▶ _Extract to read_

============================================================

Experimental cooking can be a source of deep joy--or agony--depending on how it turns out. The perfect meal shared with a good companion puts me in a deliciously good mood. But unhealthy, un-tasty, untimely meals put me in a frump. This is my quest for good foods and good moods.
Tuesday, June 06, 2006
If at first you don't succeed...
Thai, Thai again.
(Joe came up with the headline for my second food column for the Kentucky New Era)
I love the flavors of Thailand: tangy, hot and sweet, mingled with pungent spices and perfumed with coriander and mint. Thai cuisine transports me to the delicious chaos of the famous floating markets near Bangkok, where I once vacationed. Sadly, I’ve never been able to master Thai cooking. So it was a special treat when my husband, Joe, enrolled us in a 4-hour crash course at the Viking Range Cooking School in Franklin, Tenn. My hopes were high and my stomach hungry as we walked into the sterile, state-of-the-art teaching kitchen. Inside, Joe and I met 10 other students, mostly smartly dressed women who seemed to be Viking veterans -- and extremely handy in the kitchen.
Our instructor, Cindy, split us into teams of three. The only other male in the class, John, was put in our group.
Whatever edge we may have had from my Thailand travels quickly faded when we began constructing a three-course meal after skimming through 12 pages of recipes. The menu: Thai beef Salad with Lettuce Cups and Sticky Rice, Tom Kha Gai (Coconut lemongrass soup with chicken) and Pad Thai with Shrimp (the peanuty noodle dish that commonly introduces Americans to Thai food.)
Our classmates wasted no time. I watched them rhythmically rock their knives over piles of cilantro, onions and peanuts until each ingredient was reduced to a neat mound. I hoped no one was watching me. I chopped my ingredients awkwardly, occasionally depositing a piece of onion on the floor or shooting a bit of peanut across the counter.
My classmates were also quick to discuss how each ingredient would affect their dish. They measured and whisked a splash of vinegar with a dash of fish sauce and tasted it before adding a pinch of minced garlic.
Our trio, on the other hand, took about 10 seconds to decide we would embrace each ingredient equally. Chili, onion, garlic, vinegar, fish sauce and oil were all sloshed together at once.
My classmates also excelled in timing strategy. They kept tabs on each dish and divided labor evenly. Our team had difficulty remembering which of the three trays of ingredients went with which dish. (We later discovered a forgotten pile of cilantro leaves and a renegade shallot.) Somehow we managed to keep up with the class, and before long we could smell the rich aroma of Joe’s task; coconut soup infused with a sachet of lemongrass, galangal and bruised kieffer lime leaves. With a little help from Cindy, I had learned to chop peanuts without sending them into orbit. And, thanks to John, our perfectly pink steak was sliced and arranged over the lettuce and spangled with mint and Thai dressing.

============================================================

▶ _Dataset entries_
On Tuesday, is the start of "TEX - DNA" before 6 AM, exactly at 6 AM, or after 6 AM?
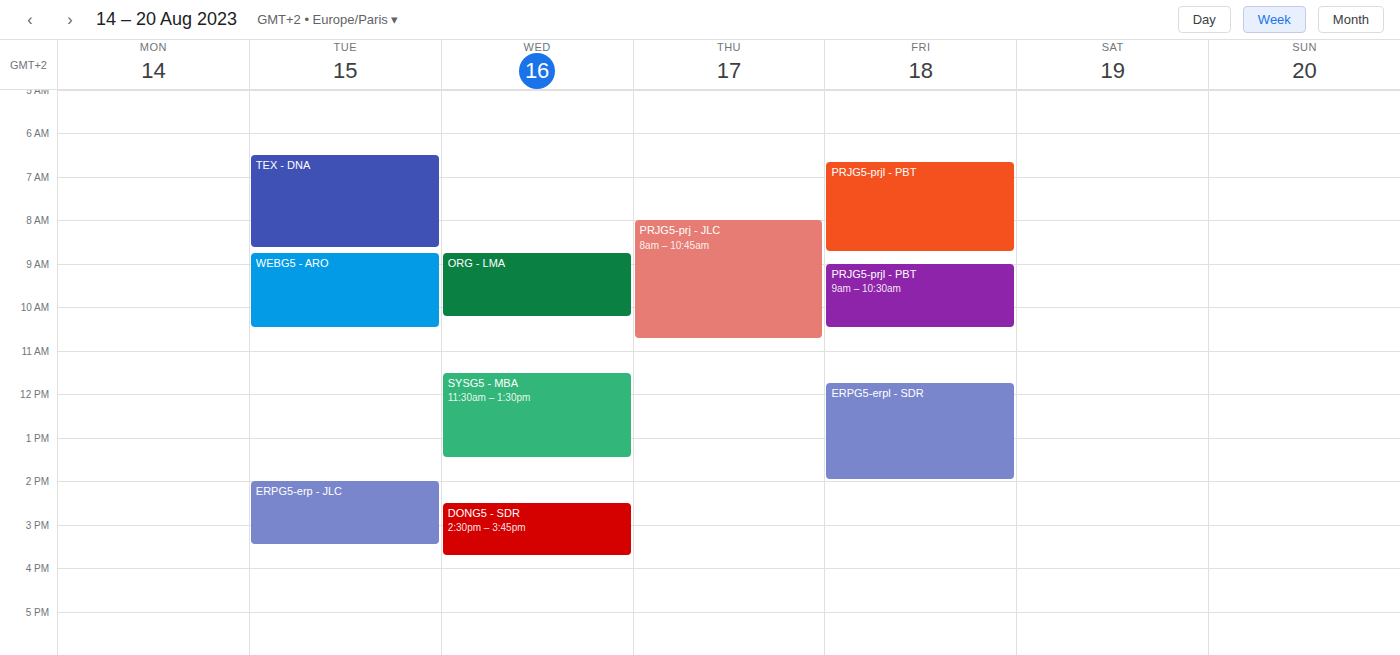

============================================================

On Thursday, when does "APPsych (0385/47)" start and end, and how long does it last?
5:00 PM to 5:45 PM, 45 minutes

============================================================

▶ _Exercise prompt_
In the Thai cooking column above, why was Joe's enrollment in the crash course a special treat? Please answer in one to three sentences.

▶ _Task result_
The writer loves the flavors of Thailand but has never been able to master Thai cooking. So it was a special treat when Joe enrolled them both in a 4-hour crash course at the Viking Range Cooking School in Franklin, Tenn.